Checking your engine oil regularly can help prevent unseen problems from becoming expensive repairs. Knowing what to do, and what to look for can help keep your engine running in better shape.
The necessary ingredient:
Engine oil is the lifeblood of your car’s engine. Checking it regularly keeps your engine running smoothly and extends its life. The oil lubricates the engine’s moving parts to mitigate wear and damage, keep the engine clean, and prevent the engine from overheating.
Checking your oil is easier than you might think. Monitoring your oil ensures there’s enough oil in your engine and that the oil isn’t contaminated. All you’ll need is a rag or paper towel, your vehicle owner manual!
How to check your engine oil:
1. Park your car on level ground. A level surface means the oil will be evenly distributed in the oil pan so you can get a more accurate reading.
2. Turn off your engine and take out the car keys.
3. Wait for 5 to 15 minutes for the engine to cool down and for the oil to settle.
4. Pop the hood. Most vehicles have a hood-release lever under the instrument panel on the left side. There's also a safety catch under the front edge of the hood that you'll have to unlatch before you can raise the hood. If you don’t know how to do this, you can always refer to your owner’s manual.
5. Locate the oil dipstick. Look for a red, yellow, or orange plastic tab, ring, or hook. When you lift on the tab or ring, a long, skinny, metallic rod will come with it.
6. Pull out the dipstick and wipe it off with a rag or paper towel as you go, handle to tip.
7. Insert the dipstick back into the dipstick tube all the way in.

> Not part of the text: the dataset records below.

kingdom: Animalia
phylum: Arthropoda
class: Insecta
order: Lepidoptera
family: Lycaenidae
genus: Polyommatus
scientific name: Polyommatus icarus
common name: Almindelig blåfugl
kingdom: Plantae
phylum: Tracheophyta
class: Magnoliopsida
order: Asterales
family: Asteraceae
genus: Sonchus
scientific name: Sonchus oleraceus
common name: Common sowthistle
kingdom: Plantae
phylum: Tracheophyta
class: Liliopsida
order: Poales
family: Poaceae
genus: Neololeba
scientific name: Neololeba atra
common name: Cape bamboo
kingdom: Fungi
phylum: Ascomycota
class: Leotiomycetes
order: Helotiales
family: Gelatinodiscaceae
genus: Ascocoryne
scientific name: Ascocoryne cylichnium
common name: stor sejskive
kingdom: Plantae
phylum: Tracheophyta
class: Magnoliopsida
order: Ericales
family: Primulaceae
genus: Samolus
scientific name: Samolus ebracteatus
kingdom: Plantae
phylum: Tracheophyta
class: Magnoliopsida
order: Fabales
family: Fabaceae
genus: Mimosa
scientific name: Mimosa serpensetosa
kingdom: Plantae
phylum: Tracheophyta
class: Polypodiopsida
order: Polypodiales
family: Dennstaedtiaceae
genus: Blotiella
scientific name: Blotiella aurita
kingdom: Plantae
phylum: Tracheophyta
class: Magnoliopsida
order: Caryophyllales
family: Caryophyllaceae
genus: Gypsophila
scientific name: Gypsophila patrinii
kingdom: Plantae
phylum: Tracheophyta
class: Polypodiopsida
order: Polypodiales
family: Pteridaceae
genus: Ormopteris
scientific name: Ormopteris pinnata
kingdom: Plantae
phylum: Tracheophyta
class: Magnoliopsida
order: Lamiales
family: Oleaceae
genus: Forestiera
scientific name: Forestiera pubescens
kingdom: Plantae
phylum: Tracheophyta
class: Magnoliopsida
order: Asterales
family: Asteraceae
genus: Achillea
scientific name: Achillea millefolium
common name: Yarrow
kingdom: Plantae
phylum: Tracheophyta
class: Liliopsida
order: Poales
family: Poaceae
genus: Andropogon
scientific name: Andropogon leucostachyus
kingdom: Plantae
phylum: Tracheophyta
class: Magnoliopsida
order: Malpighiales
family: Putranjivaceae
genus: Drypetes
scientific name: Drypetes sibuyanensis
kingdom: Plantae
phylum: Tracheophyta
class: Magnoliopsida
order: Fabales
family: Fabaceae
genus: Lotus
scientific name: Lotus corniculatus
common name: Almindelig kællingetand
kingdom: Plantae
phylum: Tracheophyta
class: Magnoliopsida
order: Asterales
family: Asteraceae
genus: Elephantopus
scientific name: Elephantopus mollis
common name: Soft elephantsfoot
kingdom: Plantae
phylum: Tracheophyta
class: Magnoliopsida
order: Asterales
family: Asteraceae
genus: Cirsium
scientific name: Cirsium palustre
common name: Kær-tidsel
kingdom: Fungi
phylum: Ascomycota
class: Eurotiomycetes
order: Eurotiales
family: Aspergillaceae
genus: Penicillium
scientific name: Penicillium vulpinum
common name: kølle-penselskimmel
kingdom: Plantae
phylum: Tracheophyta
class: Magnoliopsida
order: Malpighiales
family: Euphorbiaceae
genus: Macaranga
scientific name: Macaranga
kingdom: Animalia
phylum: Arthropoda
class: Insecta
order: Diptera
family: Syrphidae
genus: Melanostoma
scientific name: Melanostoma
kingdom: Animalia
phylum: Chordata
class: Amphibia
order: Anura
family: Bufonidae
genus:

8. Pull the dipstick back out.
9. Read the dipstick. The end of the dipstick has markings near the tip that indicate the safe operating range. Markings might be two pinholes, ‘L’ and ‘H’ (low and high), ‘MIN’ and ‘MAX,’ an area of crosshatching, or something else to demarcate a safe range. If the oil doesn’t reach up to the safe operating range, your oil is too low, and you need an oil change.
10. Put the dipstick back into its place and close the hood. You’re finished inspecting your oil. Now decide on if the next actions need to be taken.
Engine oil characteristics to inspect:
Color: Engine oil is light-colored and transparent but darkens over time. If the oil appears black, you probably need an oil change & filter. If the color is a light brown milky color, this may indicate the radiator is leaking coolant into the engine, and you should have the car towed.
Smell: If the oil smells of gasoline, your engine, fuel system, or ignition might need servicing.
Consistency: If your oil appears off-color, a strange consistency, thick, gritty, or milky–get a checkup. It’s probably time for an oil change!
Engine oil becomes contaminated over time. Debris from the air, tiny metal shavings from the engine, and combustion by-products all contribute. Oil filters try to keep these contaminants at bay, but it’s only a matter of time before the motor oil will go bad.
When should you change your oil:
Oil change frequency is dependent upon the make and model of your vehicle. For that reason, we suggest checking your owner’s manual for oil change recommendations.